When I was young, I wanted to get a dog. My Mom said, no, we (mom and dad) both work and it wouldn’t be fair to the dog. So, I had lots of other friends: cats, parakeets, turtles and bunnies. On Saturday mornings, I would walk the mile to Adams Doggie Shop in Richfield to see and pet all the puppies in their cages with torn newspapers on the crate floors - smelling of puppy pee and energy…I thought it would be the best job in the whole world to work there when I was bigger!

My first dog was from Colorado. I got her at 18 when I left college and travelled “west” to explore the country along with 2 girlfriends. In 1973, it seemed a lot of young people were on the move, restless, traveling around the country forming co-ops and living in groups and communes. It was towards the end of the Vietnam war. Estes Park, where our car broke down, is at the entrance to Rocky Mountain National Park and the entrance to the Front Range. It almost acted like a funnel - as kids left home and poured across the plains they filtered through and up to the rugged mountain peaks. It was a very different time then. I got my puppy from some very kind owners and picked her up on Halloween - when they said she was old enough to go. I was so excited! I can remember holding her little body tight against mine, inside my zippered blue sweatshirt, watching the mountain evening close around us…I have not been without a dog since…

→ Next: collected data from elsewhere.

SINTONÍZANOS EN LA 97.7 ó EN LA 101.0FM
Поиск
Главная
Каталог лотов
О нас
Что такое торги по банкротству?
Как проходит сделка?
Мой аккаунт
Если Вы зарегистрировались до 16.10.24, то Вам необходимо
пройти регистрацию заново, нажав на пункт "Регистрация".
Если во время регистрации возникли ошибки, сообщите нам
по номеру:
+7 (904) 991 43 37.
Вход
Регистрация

It seems that precious memories fall around us in fall, bathed by autumnal glows of remembrance. The faint fall sunshine seems to shine sideways-instead of straight down as in summer. In response, my soul kind of squints to remember things. I know that we are all being loved and accepted by our dogs and pets, they are on our tree of life. Even when they go, their memories hang on and float peacefully down.